Et si le plus grand risque pour votre portefeuille n'était pas la crise elle-même, mais votre réaction émotionnelle à celle-ci? Alors que le spectre d'une instabilité globale hante à nouveau les bourses, l'histoire nous livre un verdict contre-intuitif: les marchés ne craignent pas le chaos, ils l'absorbent. Retour sur la décennie 1960, un miroir saisissant pour l'investisseur moderne.

Le graphique de la décennie 1960 est une leçon d'humilité pour tout analyste macroéconomique. Imaginez le flux de nouvelles de l’époque: la Baie des Cochons frôlant l’apocalypse nucléaire, la guerre du Vietnam, l’onde de choc mondiale de l’assassinat de Kennedy, les émeutes raciales embrasant les métropoles américaines et l’exécution de Martin Luther King. Pour un observateur de l'époque, ces événements auraient justifié une sortie massive des actifs risqués par pur principe de précaution. Pourtant, le S&P 500 a maintenu un cap imperturbable, délivrant un rendement annualisé solide de 7 à 8%.

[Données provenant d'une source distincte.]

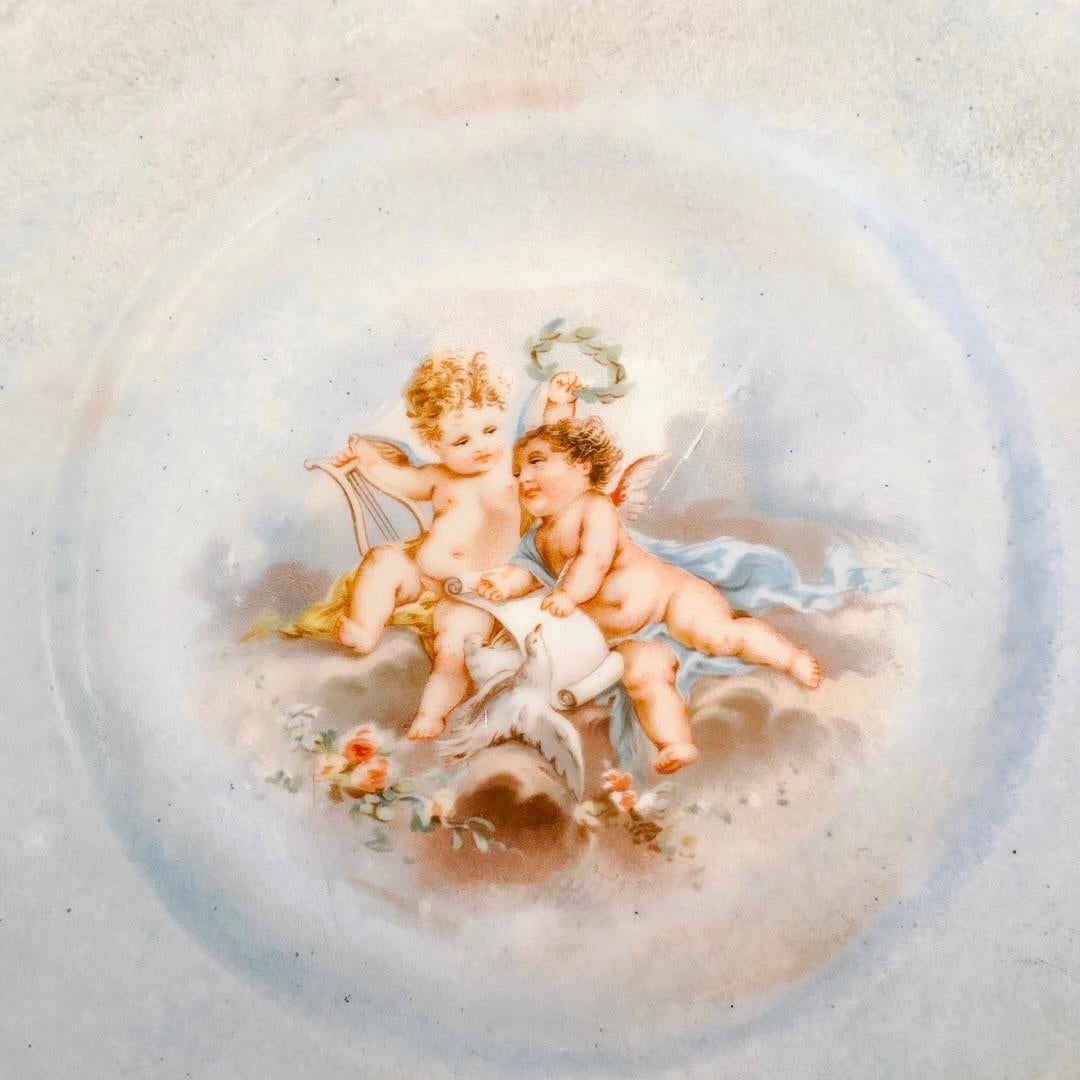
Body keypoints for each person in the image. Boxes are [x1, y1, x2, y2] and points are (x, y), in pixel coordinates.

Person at [476, 417, 822, 774]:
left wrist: (567, 594)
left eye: (536, 462)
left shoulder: (593, 507)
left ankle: (790, 657)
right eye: (517, 472)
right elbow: (525, 572)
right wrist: (504, 584)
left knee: (720, 636)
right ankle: (675, 742)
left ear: (581, 465)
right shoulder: (537, 539)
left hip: (671, 599)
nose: (524, 478)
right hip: (623, 637)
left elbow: (594, 558)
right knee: (643, 675)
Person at [326, 350, 581, 739]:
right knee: (382, 560)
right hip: (427, 578)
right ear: (436, 443)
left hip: (477, 591)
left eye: (490, 430)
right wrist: (363, 458)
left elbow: (551, 440)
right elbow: (397, 479)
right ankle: (365, 627)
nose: (481, 445)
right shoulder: (436, 476)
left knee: (455, 648)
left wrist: (559, 403)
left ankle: (432, 714)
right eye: (462, 440)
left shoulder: (514, 468)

Le parallèle avec l'environnement actuel est frappant. Nous vivons une ère de «polycrise» où les coups de butoir géopolitiques imprévisibles de l'administration Trump, les tensions sino-américaines, les conflits aux portes de l'Europe et une polarisation sociale extrême semblent saturer l'horizon. Mais la mécanique fondamentale demeure inchangée: le marché n'est pas une instance morale ou politique, c'est une machine à escompter les profits futurs. Derrière le vacarme des unes de journaux, les entreprises s'ajustent, pivotent et continuent de générer de la valeur.

L'épisode des années soixante est éclairant pour l’investisseur actif: la corrélation entre «bruit géopolitique» et performance à long terme est historiquement faible. Le véritable danger n’est pas la volatilité, mais l’érosion du capital causée par une prudence excessive. En stratégie financière, le pragmatisme des chiffres finit toujours par l’emporter sur l’émotion du direct.